[Text]

This bone-in standing ribeye roast recipe is guaranteed to be a crowd-pleaser and will leave your guests impressed and satisfied. So, let’s get started and make this delicious and impressive dish together!

Standing Ribeye Roast

Servings: 12
Prep Time: 30 minutes
Cook Time: 1 hour 20 minutes
Total Time: 1 hour 50 minutes

Ingredients of Standing Ribeye Roast

  • 20 sprigs of fresh thyme
  • rosemary leaves from 3 sprigs
  • 12-14 garlic cloves
  • 1 peeled shallot
  • 4 tablespoons extra virgin olive oil
  • 2 sticks unsalted butter, cut up
  • 8-10 pound bone-in standing rib roast trussed and Frenched
  • 2 pounds of assorted colored baby potatoes
  • salt and pepper to taste
  • horseradish sauce

Instructions to Make a Perfect Standing Ribeye Roast

Standing Ribeye Roast

  1. Preheat the oven to 450°.
  2. Season the roast well on all sides with salt and pepper and place in a roasting pan.
  3. Add the thyme, rosemary, garlic cloves, peeled shallot, 3 tablespoons of olive oil, butter, and salt and pepper to a food processor and pulse on high speed until combined and like a thick paste.
  4. Add the herb paste to the rib roast cap side up and apply it to all sides of the roast.
  5. Bake at 450° for 30 minutes and then turn the heat down to 325° and cook for 80-90 minutes for a rare to medium-rare internal temperature, or once it reaches a 110° – 115° internally using a thermometer. I like to check its temperature of it after 60 minutes to see where I’m at.

[/Text]

_Activity list_
1 - Output the passage of the recipe from "4. Add the herb" to "where I’m at.", word for word.
2 - In the recipe, what temperature is the heat lowered to after the roast bakes for 30 minutes at 450°?

[Dataset excerpts]

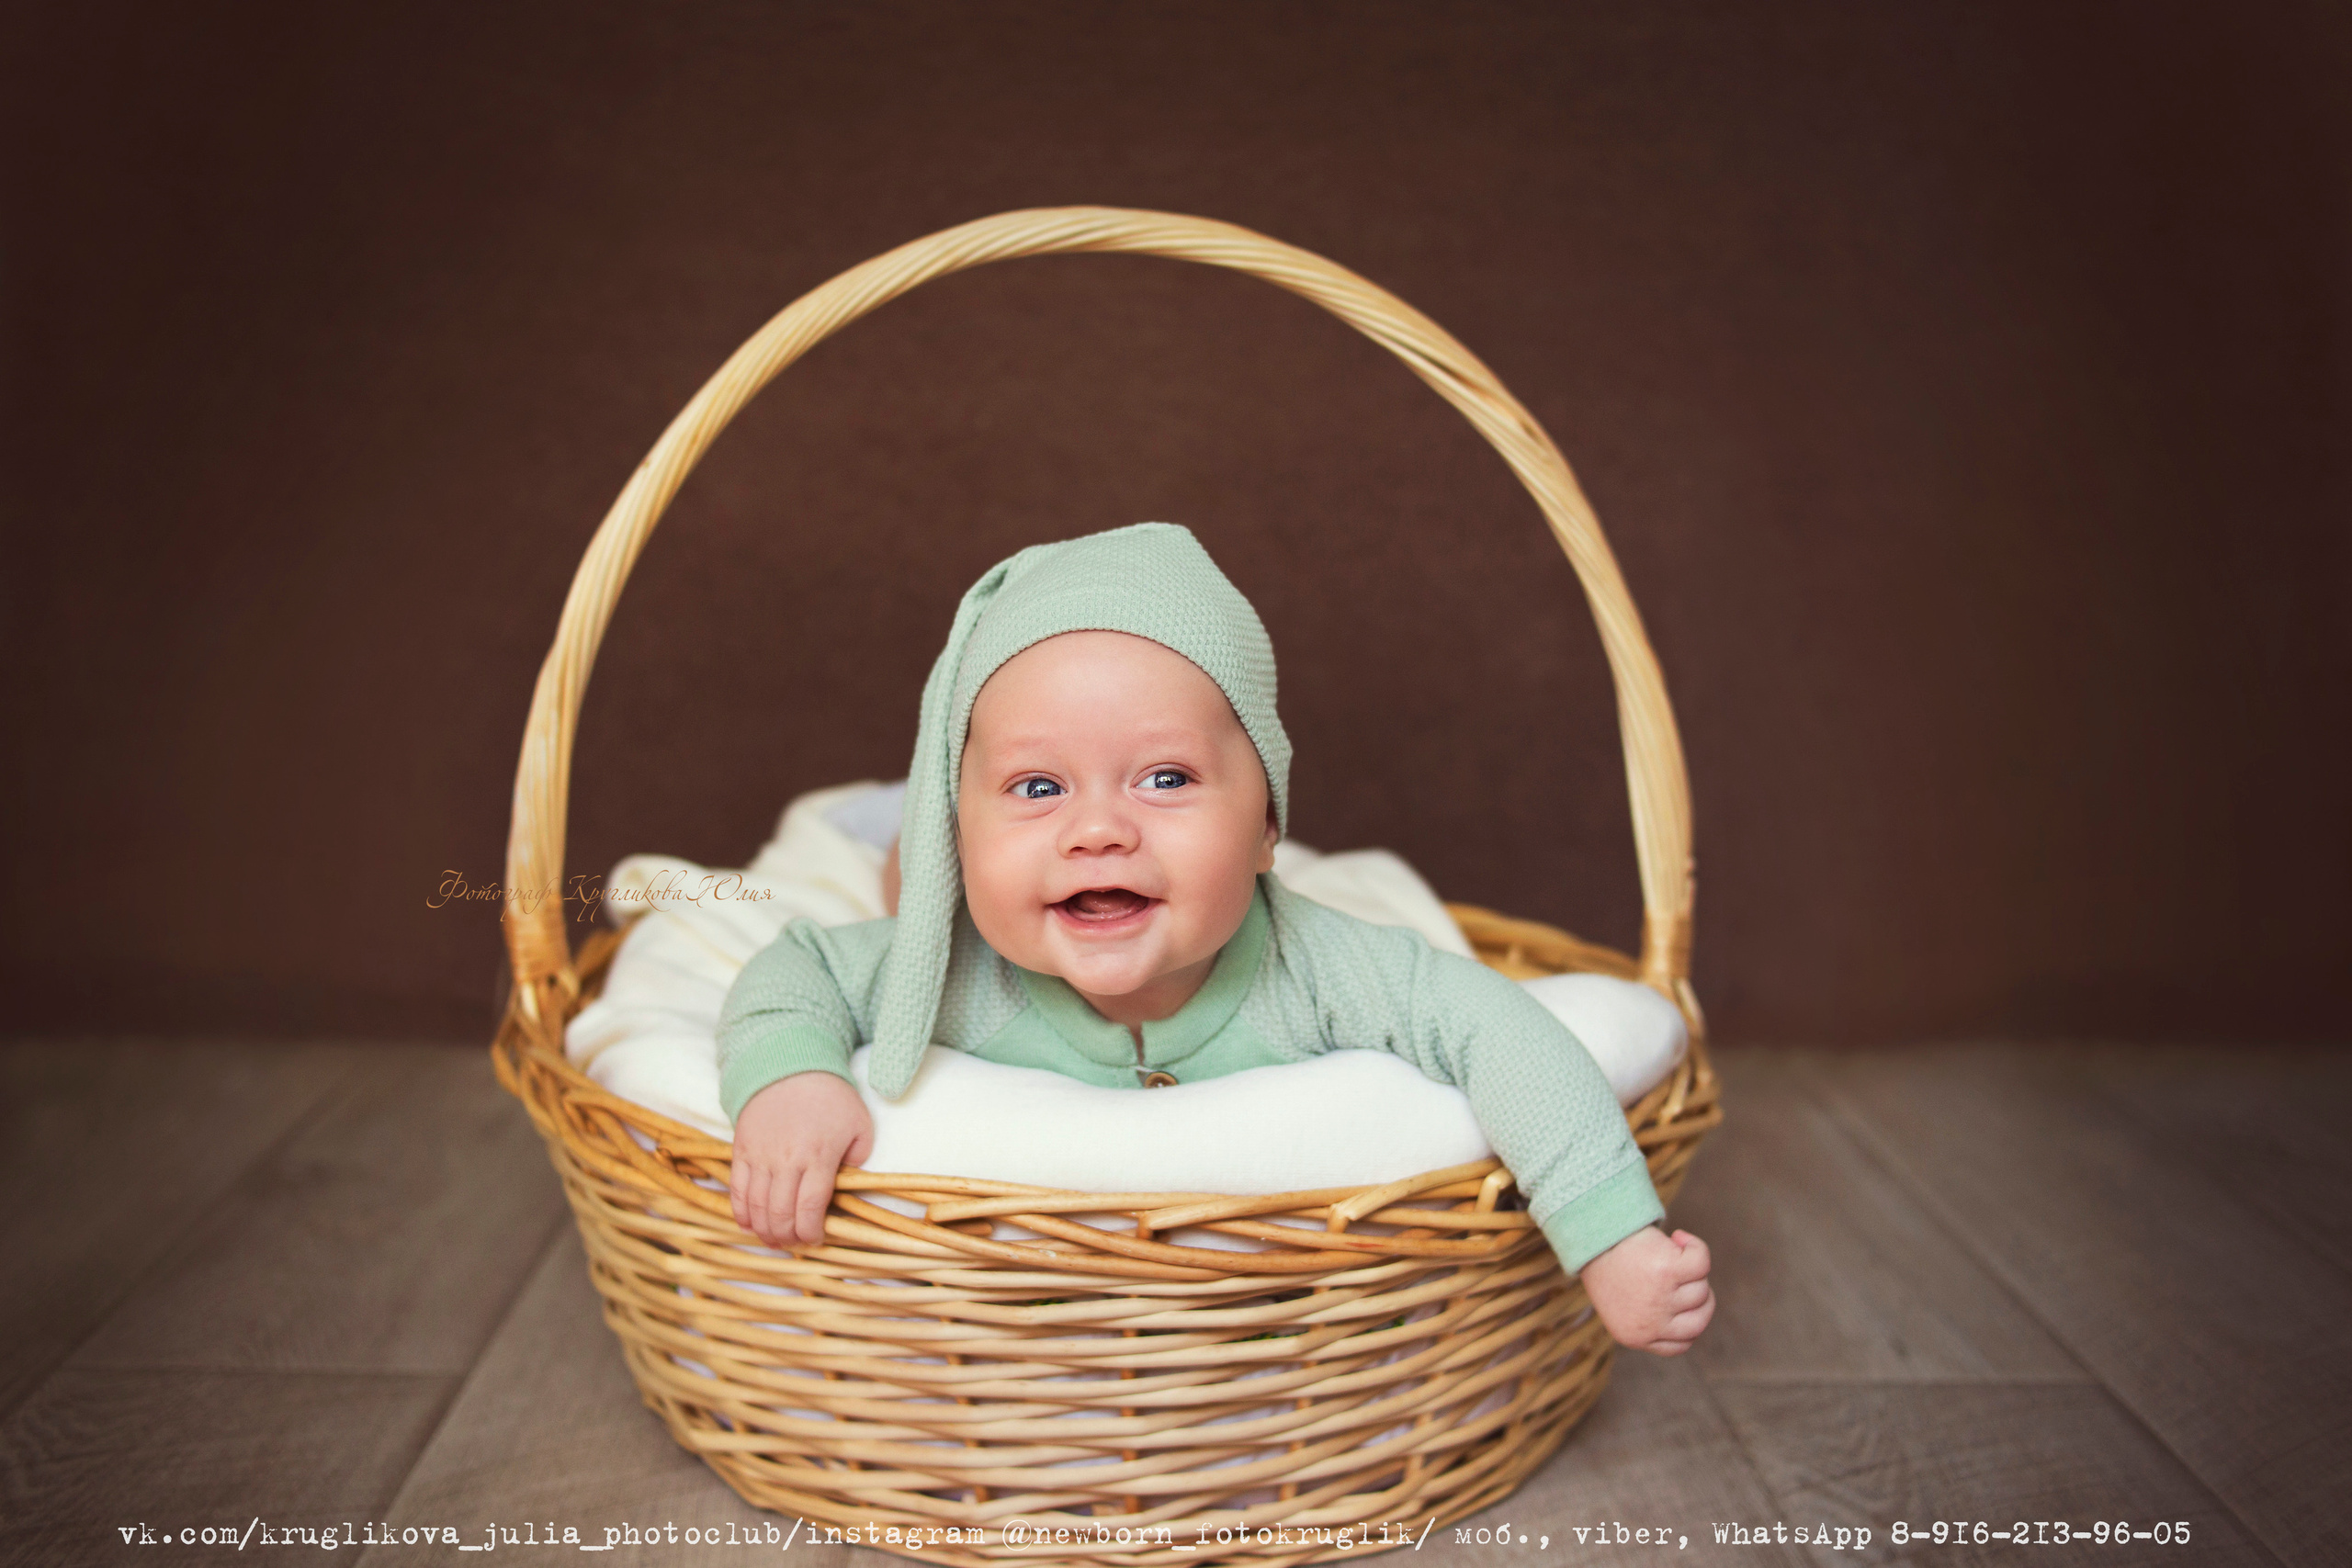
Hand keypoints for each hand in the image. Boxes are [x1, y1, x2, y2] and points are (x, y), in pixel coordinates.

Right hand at [728, 1071, 873, 1249]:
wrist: (790, 1066)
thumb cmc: (831, 1097)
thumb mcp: (859, 1125)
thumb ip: (859, 1158)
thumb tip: (847, 1185)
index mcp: (818, 1156)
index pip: (810, 1208)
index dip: (811, 1232)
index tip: (816, 1239)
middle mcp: (786, 1160)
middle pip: (780, 1213)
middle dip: (788, 1237)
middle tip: (795, 1243)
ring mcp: (760, 1156)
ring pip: (756, 1206)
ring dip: (765, 1230)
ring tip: (775, 1239)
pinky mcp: (741, 1149)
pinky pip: (737, 1189)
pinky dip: (741, 1212)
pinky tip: (750, 1224)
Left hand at [1578, 1225, 1714, 1354]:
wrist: (1591, 1236)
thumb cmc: (1609, 1267)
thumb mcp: (1623, 1307)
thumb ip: (1648, 1319)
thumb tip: (1687, 1311)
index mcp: (1636, 1338)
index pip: (1682, 1344)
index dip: (1687, 1320)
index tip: (1679, 1298)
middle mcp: (1650, 1324)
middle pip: (1699, 1320)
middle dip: (1699, 1298)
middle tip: (1681, 1277)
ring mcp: (1660, 1298)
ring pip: (1701, 1289)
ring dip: (1691, 1271)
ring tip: (1667, 1255)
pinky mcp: (1668, 1271)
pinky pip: (1702, 1262)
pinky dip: (1696, 1247)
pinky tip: (1679, 1238)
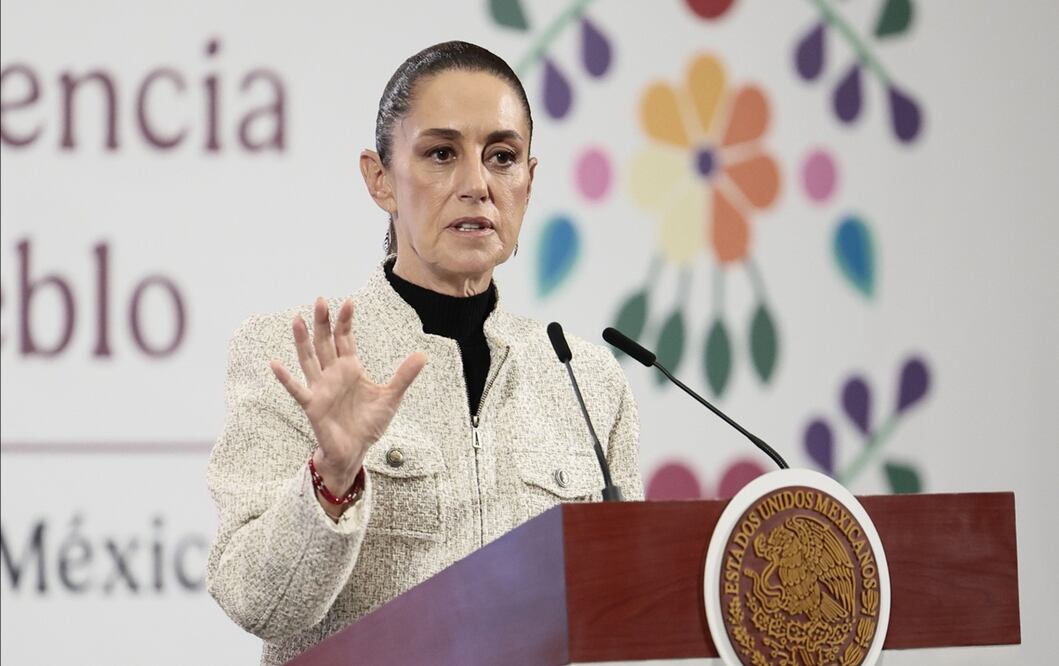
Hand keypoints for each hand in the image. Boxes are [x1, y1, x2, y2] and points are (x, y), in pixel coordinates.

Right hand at [270, 297, 426, 496]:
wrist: (355, 450)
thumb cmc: (368, 423)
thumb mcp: (391, 397)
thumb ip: (404, 376)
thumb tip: (423, 354)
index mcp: (350, 368)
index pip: (346, 339)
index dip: (345, 321)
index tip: (348, 302)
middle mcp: (333, 374)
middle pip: (325, 343)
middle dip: (323, 323)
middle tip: (320, 300)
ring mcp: (320, 388)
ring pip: (309, 359)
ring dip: (302, 341)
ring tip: (297, 320)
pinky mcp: (312, 405)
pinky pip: (297, 389)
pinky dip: (286, 378)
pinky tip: (275, 364)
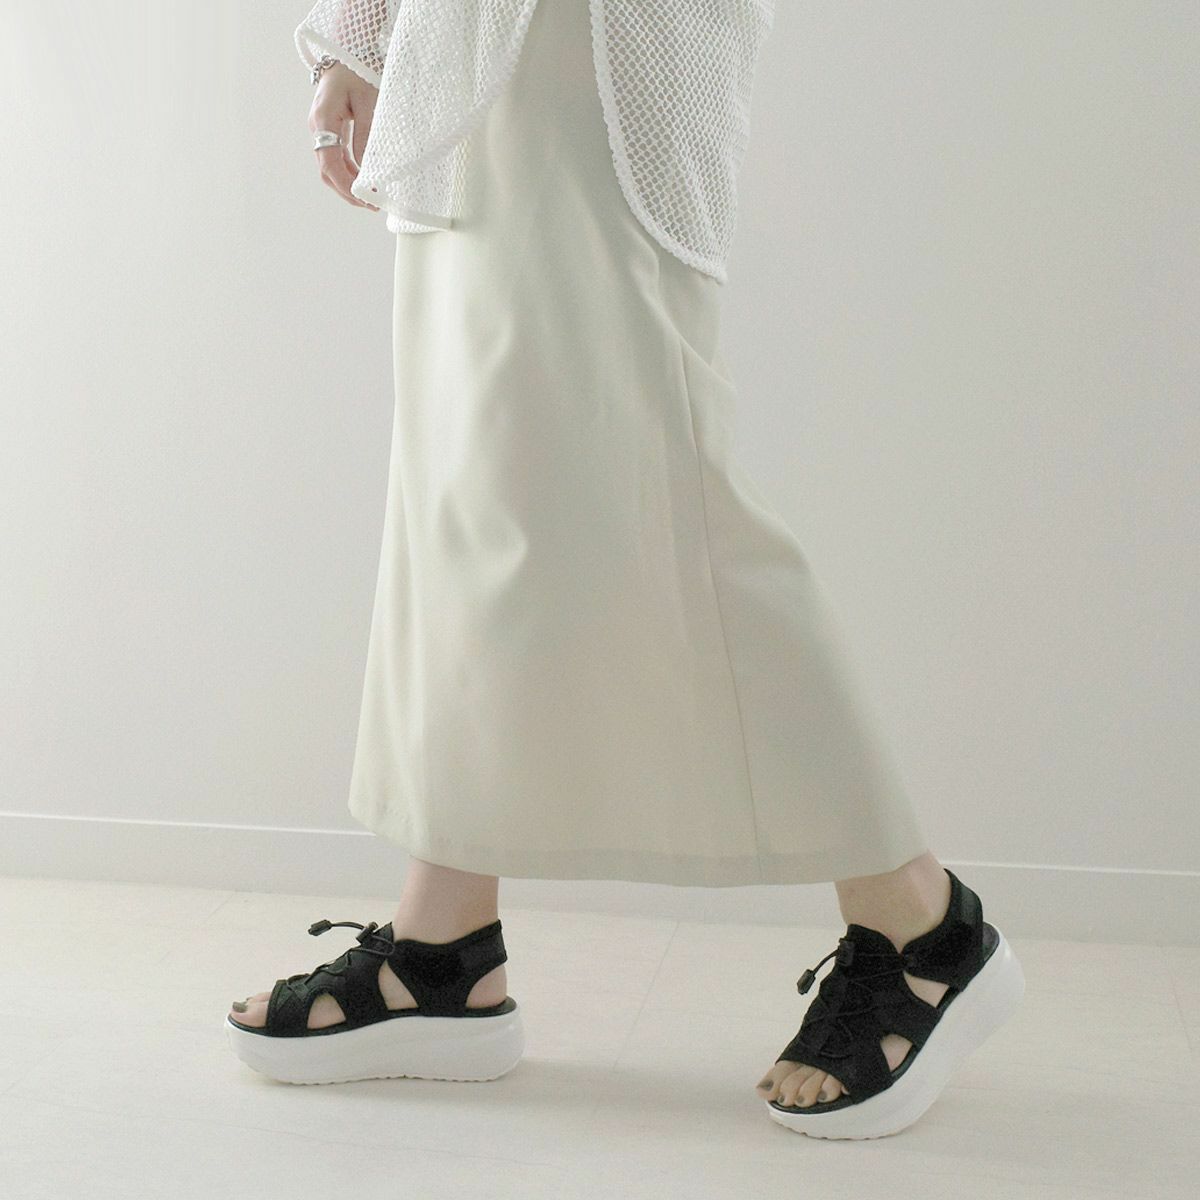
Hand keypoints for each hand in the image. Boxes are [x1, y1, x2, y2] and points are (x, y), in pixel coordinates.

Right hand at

[/Dataset excerpts]

_Solutions in order_
1 -
4. Add the herb paste to the rib roast cap side up and apply it to all sides of the roast.
  5. Bake at 450° for 30 minutes and then turn the heat down to 325° and cook for 80-90 minutes for a rare to medium-rare internal temperature, or once it reaches a 110° – 115° internally using a thermometer. I like to check its temperature of it after 60 minutes to see where I’m at.

2 - 325°.